Георгий повернулся к Виталию:
- Что ты собираешься делать?
Виталий уже не раз задавал себе этот трудный вопрос. Одно он знал - то самое, что пообещал Миша, - жизни здесь больше не будет. Им овладело неудержимое, как вопль, желание - бежать!.. Разве еще недавно, с тем же, так ужасно погибшим Лешей, он не вынашивал эту мысль о бегстве? Зачем же оставаться теперь, когда Леши нет, когда каждый камень, каждое деревцо, каждый человек будут напоминать о том, что он причастен к его гибели? У него сохранились деньги, на билет и оплату долгов хватит. Бежать, нет, бежать!
- Я уеду! Завтра оформлюсь. Не могу тут…
- Беги! Такие, как ты, добиваются успеха только в бегстве.
Георгий взглянул на спокойного, как всегда, Семена и закончил разговор хмурой шуткой:
- На пьяного наехала лошадь. Лошади удалось спастись. Не всегда так благополучно кончается - подумай над этим, Вик, когда потянешься к бутылке.
На другое утро Виталий отправился в отдел кадров. Его приняли так, словно ждали. Со стесненным сердцем Виталий видел, что от него непрочь отделаться. В бухгалтерии произвели срочный расчет, в кассе не задержали с оформлением билета на самолет.
Виталий уезжал, ни с кем не простившись.

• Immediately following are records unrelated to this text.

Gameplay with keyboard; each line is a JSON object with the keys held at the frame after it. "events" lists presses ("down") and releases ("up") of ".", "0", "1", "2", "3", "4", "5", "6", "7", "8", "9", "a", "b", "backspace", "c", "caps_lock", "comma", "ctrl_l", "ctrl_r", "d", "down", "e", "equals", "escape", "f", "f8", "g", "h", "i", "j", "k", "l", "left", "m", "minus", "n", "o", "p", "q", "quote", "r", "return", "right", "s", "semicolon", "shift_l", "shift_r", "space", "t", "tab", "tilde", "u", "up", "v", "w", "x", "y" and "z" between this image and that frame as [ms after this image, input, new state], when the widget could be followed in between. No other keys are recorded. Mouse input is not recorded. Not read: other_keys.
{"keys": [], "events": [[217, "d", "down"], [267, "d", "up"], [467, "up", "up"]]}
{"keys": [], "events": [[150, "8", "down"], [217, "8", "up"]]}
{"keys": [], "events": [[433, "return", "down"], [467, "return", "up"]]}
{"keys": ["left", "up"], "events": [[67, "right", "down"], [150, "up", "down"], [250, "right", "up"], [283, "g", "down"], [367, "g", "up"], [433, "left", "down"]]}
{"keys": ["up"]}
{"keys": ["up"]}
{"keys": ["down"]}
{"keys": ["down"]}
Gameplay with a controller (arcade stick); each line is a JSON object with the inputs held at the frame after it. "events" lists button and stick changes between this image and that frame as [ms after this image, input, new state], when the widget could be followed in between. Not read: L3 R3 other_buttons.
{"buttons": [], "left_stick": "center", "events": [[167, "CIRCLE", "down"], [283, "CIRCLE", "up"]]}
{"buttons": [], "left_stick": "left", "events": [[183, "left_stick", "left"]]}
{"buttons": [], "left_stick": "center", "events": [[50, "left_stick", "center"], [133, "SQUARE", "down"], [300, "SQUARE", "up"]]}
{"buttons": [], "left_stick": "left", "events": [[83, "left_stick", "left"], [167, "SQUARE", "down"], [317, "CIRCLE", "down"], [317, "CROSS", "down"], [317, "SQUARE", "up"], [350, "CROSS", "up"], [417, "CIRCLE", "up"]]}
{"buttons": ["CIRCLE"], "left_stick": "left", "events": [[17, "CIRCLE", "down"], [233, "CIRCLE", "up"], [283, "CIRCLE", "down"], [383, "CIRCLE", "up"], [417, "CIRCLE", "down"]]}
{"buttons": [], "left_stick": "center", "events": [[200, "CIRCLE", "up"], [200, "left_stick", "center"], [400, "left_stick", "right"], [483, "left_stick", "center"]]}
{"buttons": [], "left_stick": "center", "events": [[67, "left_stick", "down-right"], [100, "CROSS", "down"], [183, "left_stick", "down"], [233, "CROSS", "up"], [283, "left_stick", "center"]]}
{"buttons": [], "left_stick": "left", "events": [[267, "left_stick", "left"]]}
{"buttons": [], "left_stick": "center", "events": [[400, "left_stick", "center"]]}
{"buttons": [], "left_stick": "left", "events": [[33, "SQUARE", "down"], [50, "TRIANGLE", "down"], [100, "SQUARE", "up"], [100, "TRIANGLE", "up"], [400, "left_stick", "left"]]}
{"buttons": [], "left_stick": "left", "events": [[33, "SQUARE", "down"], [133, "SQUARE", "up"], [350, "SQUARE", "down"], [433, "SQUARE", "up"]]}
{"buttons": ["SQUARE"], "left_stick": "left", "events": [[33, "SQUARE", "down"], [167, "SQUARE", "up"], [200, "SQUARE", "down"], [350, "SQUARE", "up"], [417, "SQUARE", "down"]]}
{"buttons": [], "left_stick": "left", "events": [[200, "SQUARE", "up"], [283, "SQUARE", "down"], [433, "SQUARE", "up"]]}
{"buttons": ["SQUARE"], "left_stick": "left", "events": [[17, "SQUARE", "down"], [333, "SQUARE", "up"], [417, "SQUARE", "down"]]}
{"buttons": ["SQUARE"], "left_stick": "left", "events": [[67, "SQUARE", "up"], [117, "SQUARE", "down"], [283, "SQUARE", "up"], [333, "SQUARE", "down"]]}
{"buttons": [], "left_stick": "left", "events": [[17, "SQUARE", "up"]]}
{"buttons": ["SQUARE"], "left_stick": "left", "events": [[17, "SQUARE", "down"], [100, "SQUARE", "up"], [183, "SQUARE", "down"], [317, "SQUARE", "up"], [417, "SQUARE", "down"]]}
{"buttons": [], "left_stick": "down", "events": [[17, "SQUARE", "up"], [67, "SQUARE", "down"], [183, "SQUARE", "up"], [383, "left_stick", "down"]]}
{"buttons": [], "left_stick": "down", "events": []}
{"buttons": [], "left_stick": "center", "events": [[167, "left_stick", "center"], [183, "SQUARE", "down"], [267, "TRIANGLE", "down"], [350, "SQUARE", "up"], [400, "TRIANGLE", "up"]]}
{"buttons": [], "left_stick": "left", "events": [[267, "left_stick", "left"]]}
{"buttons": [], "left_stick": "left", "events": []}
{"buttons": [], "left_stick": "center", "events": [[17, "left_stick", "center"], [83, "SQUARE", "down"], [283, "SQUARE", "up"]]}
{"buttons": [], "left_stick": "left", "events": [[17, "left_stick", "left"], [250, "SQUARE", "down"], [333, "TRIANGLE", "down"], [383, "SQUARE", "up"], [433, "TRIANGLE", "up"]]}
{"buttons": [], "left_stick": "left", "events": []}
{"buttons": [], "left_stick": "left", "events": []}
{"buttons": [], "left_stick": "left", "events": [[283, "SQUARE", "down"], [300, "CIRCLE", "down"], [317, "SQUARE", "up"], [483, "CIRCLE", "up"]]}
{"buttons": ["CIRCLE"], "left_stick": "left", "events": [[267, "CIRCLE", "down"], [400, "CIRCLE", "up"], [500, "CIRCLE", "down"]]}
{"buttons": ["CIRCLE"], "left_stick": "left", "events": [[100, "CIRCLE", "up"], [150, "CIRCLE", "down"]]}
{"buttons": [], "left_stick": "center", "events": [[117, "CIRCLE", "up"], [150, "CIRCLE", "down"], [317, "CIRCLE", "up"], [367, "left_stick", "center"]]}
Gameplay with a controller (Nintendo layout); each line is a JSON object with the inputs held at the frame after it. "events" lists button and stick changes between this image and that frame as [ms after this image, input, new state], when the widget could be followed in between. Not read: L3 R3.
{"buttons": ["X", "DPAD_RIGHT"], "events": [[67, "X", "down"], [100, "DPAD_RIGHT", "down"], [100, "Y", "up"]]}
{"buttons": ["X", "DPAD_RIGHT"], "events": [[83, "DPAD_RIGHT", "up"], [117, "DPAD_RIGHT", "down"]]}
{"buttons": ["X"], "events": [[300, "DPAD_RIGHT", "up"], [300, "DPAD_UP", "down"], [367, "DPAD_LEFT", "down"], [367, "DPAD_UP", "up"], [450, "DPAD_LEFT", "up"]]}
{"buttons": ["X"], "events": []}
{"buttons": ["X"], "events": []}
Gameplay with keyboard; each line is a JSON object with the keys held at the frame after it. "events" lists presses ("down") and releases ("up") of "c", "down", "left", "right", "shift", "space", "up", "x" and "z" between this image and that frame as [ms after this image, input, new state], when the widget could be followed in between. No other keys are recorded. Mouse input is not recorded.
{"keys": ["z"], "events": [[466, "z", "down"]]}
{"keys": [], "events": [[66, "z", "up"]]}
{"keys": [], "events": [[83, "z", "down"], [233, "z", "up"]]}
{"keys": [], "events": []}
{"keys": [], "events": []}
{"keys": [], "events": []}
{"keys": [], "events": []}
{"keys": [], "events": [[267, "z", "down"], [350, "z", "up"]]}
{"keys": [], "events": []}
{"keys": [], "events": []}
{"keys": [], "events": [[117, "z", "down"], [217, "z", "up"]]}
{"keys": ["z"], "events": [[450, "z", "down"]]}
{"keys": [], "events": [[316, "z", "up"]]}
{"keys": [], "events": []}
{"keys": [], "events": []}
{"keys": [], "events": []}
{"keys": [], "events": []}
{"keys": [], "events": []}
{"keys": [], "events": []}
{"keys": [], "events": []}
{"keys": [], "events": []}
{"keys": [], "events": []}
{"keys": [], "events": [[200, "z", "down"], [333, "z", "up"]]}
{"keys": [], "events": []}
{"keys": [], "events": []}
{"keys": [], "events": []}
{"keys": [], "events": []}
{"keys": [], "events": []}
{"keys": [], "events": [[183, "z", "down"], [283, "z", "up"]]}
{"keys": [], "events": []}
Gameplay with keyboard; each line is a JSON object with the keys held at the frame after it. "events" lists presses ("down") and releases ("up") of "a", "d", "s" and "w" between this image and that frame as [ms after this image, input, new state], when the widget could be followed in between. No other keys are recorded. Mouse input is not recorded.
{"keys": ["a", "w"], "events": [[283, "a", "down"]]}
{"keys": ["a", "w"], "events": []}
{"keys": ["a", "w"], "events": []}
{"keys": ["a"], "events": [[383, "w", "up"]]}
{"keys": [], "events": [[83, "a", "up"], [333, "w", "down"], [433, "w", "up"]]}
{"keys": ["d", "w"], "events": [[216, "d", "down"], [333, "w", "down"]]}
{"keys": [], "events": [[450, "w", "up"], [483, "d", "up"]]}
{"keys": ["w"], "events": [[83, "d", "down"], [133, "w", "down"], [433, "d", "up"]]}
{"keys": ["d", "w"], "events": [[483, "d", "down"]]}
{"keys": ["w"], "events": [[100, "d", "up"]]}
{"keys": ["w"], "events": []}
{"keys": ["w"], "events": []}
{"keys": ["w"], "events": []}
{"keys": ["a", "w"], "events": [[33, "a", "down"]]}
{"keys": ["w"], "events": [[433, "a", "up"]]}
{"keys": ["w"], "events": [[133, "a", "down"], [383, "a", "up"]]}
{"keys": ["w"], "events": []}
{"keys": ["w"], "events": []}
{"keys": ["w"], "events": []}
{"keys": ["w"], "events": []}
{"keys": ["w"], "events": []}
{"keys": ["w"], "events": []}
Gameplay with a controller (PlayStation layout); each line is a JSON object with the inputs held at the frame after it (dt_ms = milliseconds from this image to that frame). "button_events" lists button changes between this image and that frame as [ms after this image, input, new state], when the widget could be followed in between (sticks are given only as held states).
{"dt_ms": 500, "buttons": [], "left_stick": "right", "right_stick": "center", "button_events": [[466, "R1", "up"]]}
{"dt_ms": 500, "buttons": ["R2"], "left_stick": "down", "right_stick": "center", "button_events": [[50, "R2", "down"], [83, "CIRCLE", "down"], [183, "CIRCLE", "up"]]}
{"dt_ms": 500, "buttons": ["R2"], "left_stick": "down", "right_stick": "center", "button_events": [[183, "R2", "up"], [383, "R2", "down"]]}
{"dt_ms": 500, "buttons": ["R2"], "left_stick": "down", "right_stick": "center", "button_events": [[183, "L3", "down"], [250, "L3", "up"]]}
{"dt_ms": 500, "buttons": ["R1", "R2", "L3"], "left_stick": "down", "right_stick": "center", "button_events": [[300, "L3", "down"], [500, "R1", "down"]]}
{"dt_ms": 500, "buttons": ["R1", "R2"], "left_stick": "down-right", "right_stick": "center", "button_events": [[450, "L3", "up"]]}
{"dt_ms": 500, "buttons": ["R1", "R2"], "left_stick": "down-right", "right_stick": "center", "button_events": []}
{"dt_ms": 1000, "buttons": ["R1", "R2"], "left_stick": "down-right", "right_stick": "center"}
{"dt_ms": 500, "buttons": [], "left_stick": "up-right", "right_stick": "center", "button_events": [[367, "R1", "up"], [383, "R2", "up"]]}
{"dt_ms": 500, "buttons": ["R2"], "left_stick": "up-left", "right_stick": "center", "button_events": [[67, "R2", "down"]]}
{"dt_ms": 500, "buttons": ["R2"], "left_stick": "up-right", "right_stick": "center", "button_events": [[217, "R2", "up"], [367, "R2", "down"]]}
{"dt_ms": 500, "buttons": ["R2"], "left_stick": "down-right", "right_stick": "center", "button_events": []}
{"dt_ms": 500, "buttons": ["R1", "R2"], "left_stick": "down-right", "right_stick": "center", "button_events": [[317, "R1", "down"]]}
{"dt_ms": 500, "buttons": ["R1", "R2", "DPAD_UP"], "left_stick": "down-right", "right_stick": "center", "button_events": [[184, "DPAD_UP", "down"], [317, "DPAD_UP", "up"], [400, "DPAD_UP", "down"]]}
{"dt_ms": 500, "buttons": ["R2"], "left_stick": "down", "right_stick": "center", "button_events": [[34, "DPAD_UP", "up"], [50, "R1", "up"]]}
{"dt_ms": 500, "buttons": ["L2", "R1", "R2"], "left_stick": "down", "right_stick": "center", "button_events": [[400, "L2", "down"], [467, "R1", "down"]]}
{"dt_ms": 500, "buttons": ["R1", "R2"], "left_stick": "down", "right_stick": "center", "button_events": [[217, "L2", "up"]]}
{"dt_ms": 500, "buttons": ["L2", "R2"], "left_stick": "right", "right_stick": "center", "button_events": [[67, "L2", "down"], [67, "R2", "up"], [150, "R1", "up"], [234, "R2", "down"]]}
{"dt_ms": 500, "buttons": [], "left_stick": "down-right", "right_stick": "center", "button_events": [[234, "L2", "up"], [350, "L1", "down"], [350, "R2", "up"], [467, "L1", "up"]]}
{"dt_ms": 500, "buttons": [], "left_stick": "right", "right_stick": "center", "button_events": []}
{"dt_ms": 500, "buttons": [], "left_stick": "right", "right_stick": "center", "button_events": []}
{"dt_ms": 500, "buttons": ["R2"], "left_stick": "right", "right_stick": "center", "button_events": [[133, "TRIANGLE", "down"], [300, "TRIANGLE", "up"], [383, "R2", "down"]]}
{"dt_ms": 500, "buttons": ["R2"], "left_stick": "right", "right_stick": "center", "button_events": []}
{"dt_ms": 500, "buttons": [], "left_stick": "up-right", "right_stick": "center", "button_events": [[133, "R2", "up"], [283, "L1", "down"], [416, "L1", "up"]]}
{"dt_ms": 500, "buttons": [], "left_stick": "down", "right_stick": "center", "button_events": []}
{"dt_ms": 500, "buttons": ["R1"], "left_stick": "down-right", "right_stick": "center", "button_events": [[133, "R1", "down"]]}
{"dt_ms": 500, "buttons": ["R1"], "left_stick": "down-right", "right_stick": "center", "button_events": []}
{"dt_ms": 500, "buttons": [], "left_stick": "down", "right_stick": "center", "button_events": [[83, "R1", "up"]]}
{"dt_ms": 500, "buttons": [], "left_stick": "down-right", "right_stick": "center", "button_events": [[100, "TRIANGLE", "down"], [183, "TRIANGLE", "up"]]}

Он шел по поселку с чемоданчиком в руке, опустив лицо, чтоб не видеть, кто ему встречается. На улице его остановил Игорь. Как и другие, в эти дни Игорь почти не разговаривал с Виталием, но глядел на него без злобы и недоброжелательства.
- Пиши мне, - сказал Игорь, выслушав Виталия. - Зайди к моей маме, только не сообщай о Леше, чтоб она не огорчалась.
- Зайду! - грустно пообещал Виталий. - И напишу тебе. Обязательно напишу!